When I was a kid we drove out to the west coast from Evanston Ill in 1964. We fished in Colorado and generally looked wide eyed as we crossed America. Then we came to the Great Salt Lake. I had seen lake Michigan, that wide body of water, this was different. It was salt water, and salt flats. As we came off the salt flats on the way to Reno, we climbed a slight hill. At the top of the hill was a motel on the outskirts of Wendover, with what looked like a jet fighter on a trailer.
It was overall grey and blue trim while my dad did not really see it, I was fascinated by it. I learned later it was the Spirit of America Jet Car, powered by a J47 engine out of an F-86. I was to see the Spirit again in 1986 in the Science and Industry Museum in Chicago Ill, as I was killing time before a deployment to Honduras, flying UH-1H Huey’s on “Operation Blazing Trails”, to build a road into the interior, and “bandit” country. But that’s another story.

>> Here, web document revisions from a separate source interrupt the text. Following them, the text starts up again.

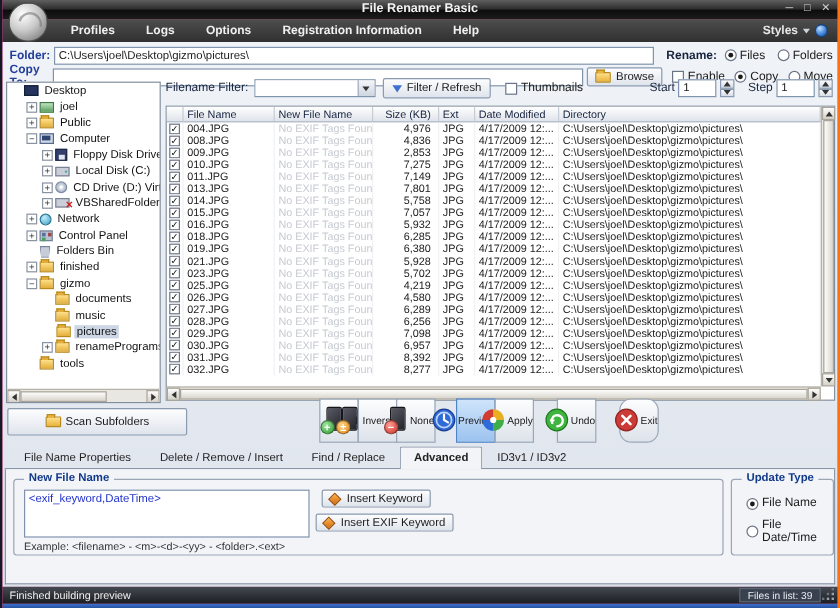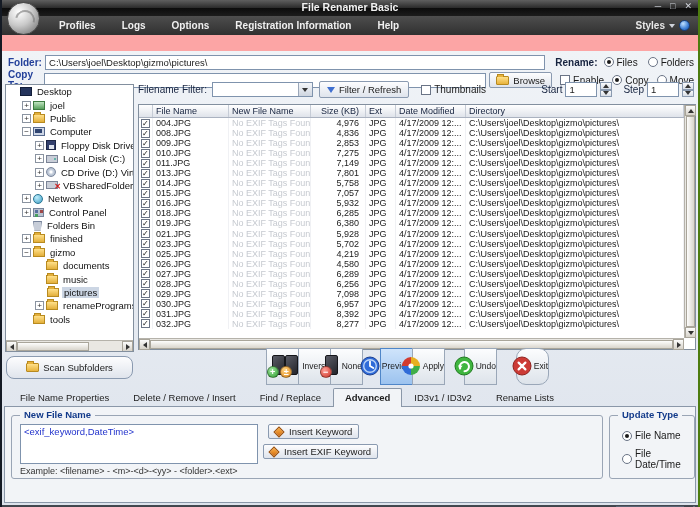"File Renamer Basic" .window { background: #fca5a5 -> #ec4899; border-right: 2px solid #4d7c0f -> 2px solid #f97316 }
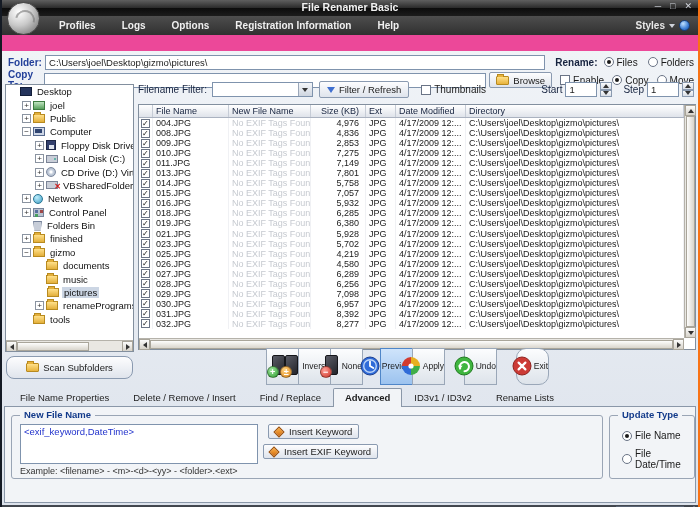"Folder:" .main { margin-top: 16px -> none }
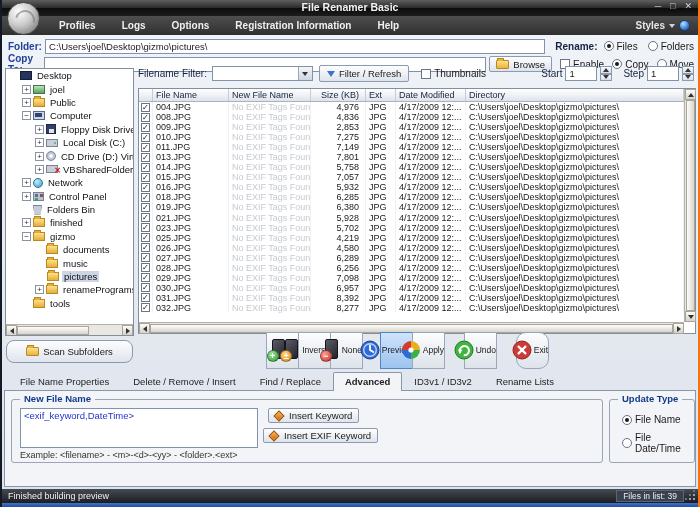"Scan Subfolders" .scanbtn { border-radius: 8px -> none; width: 127px -> 150px }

Another of the "Jet Cars" was the Wingfoot Express II. Walt Arfons designed the car and Bobby Tatroe drove in 1965 to a speed of 406 MPH, the initial 15 JATO bottles (at around 1000 Lb. Thrust each) did not give the car enough thrust, and only propelled it to measly 406 MPH. In the next attempt they added 10 more bottles, for a combined 25,000 LB of thrust, and not inconsequentially $60,000 a run. It still was not enough to crack the 536.71 average speed measured on two runs. The crew wanted to launch the car vertically, but Goodyear said “NO!”. And the Wingfoot Express II faded into history.